──────── Record extracts
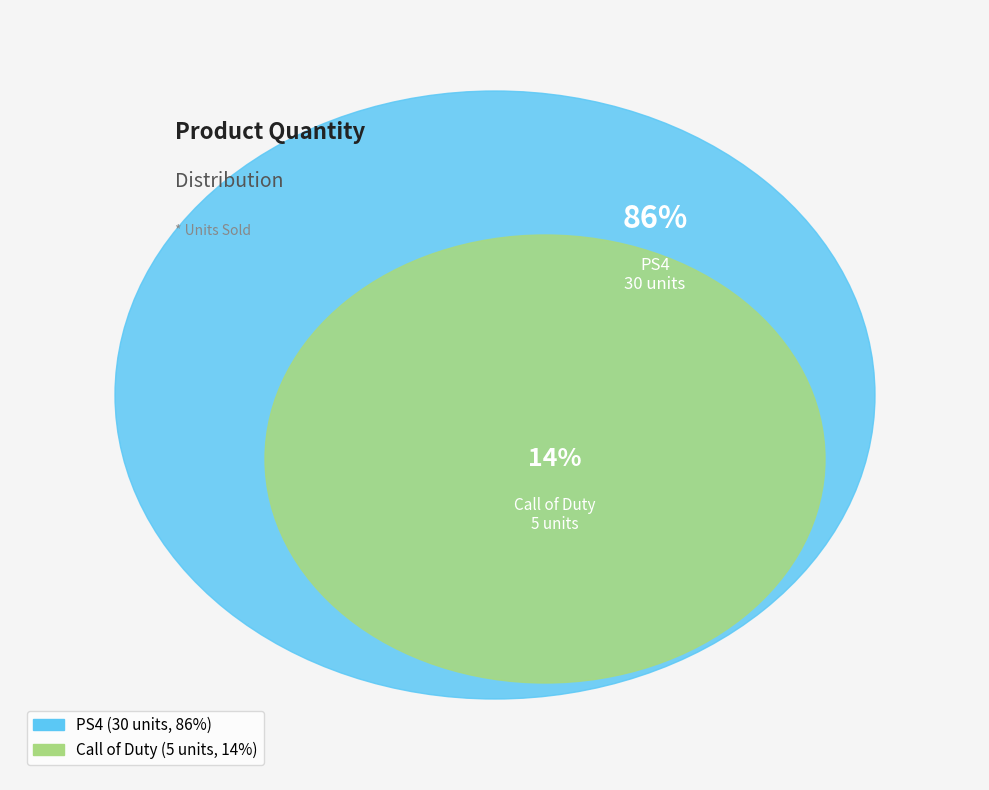

Which slice is the smallest?

Call of Duty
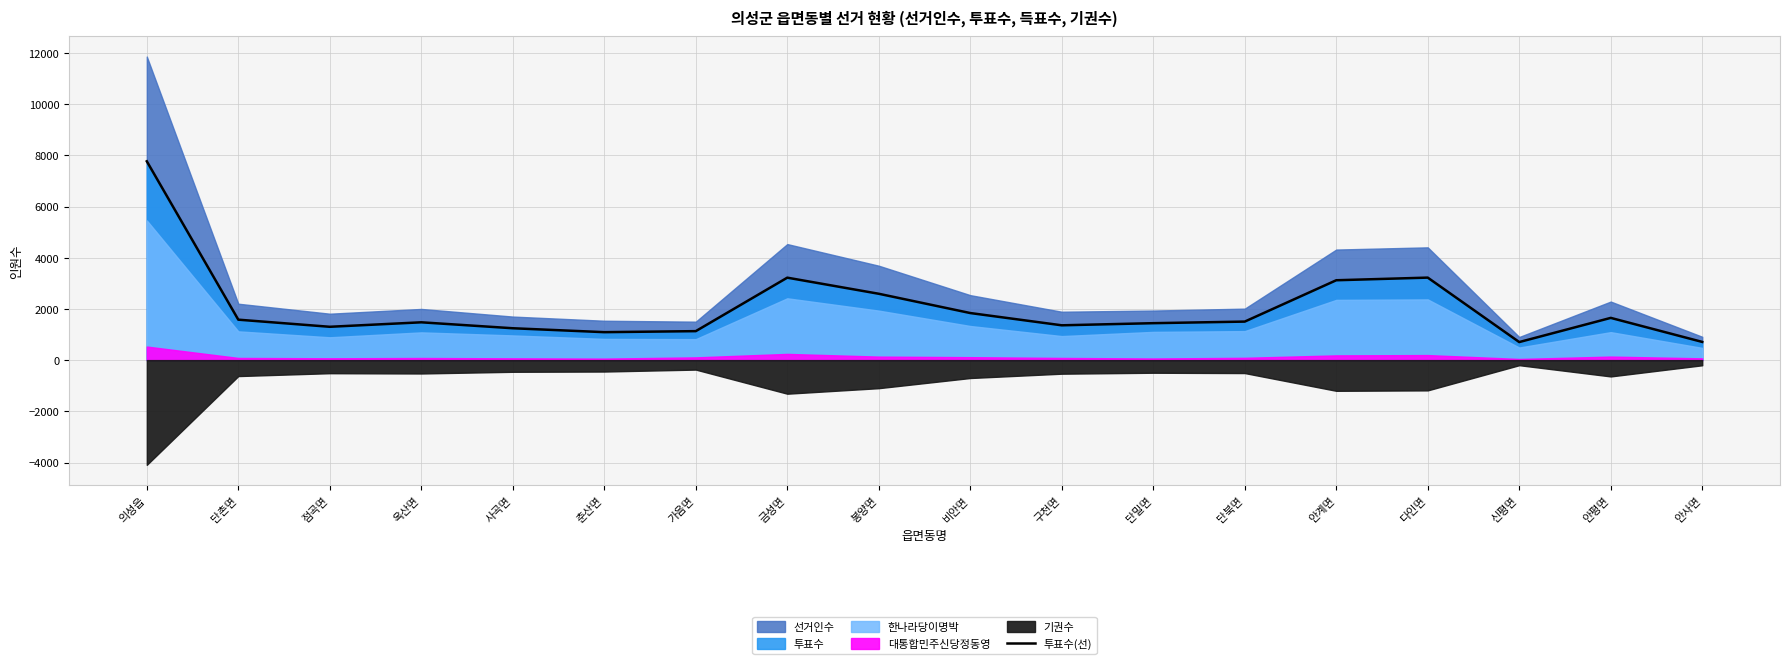

What is the label of the 4th point from the left?

옥산면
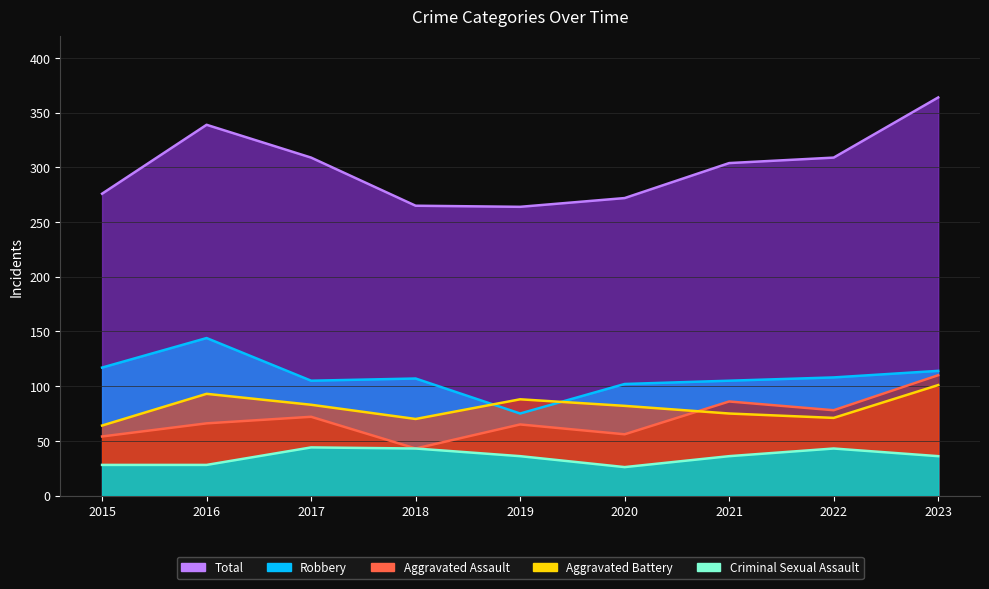

Reading left to right, list all the values displayed in this chart.

Aggravated Assault: 54	66	72	43	65	56	86	78	110
Aggravated Battery: 64	93	83	70	88	82	75	71	101
Criminal Sexual Assault: 28	28	44	43	36	26	36	43	36
Robbery: 117	144	105	107	75	102	105	108	114
Total: 276	339	309	265	264	272	304	309	364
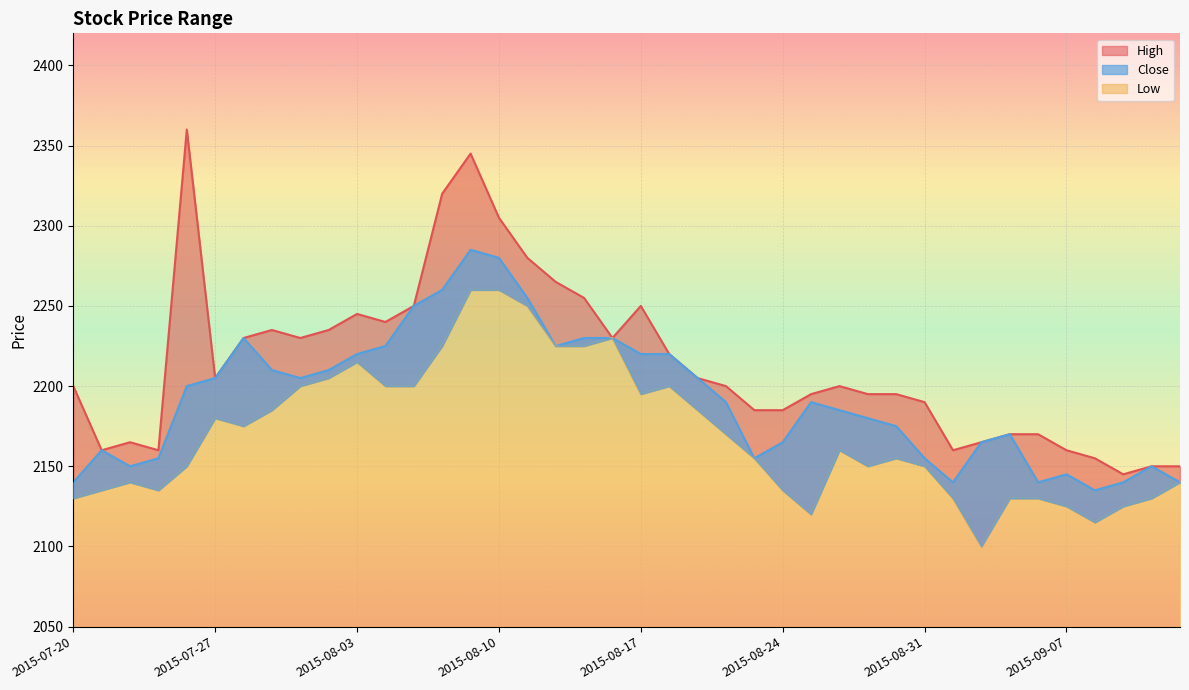

In Low, how many points are lower than both neighbors (excluding endpoints)?

7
────────────────
▶ **Requirement**
Reproduce every line of the entries above word for word, leaving out the pictures.

▶ **Expected output**
Which slice is the smallest?

Call of Duty

What is the label of the 4th point from the left?

옥산면

Reading left to right, list all the values displayed in this chart.

Aggravated Assault: 54	66	72	43	65	56	86	78	110
Aggravated Battery: 64	93	83	70	88	82	75	71	101
Criminal Sexual Assault: 28	28	44	43	36	26	36	43	36
Robbery: 117	144	105	107	75	102	105	108	114
Total: 276	339	309	265	264	272	304	309	364

In Low, how many points are lower than both neighbors (excluding endpoints)?

7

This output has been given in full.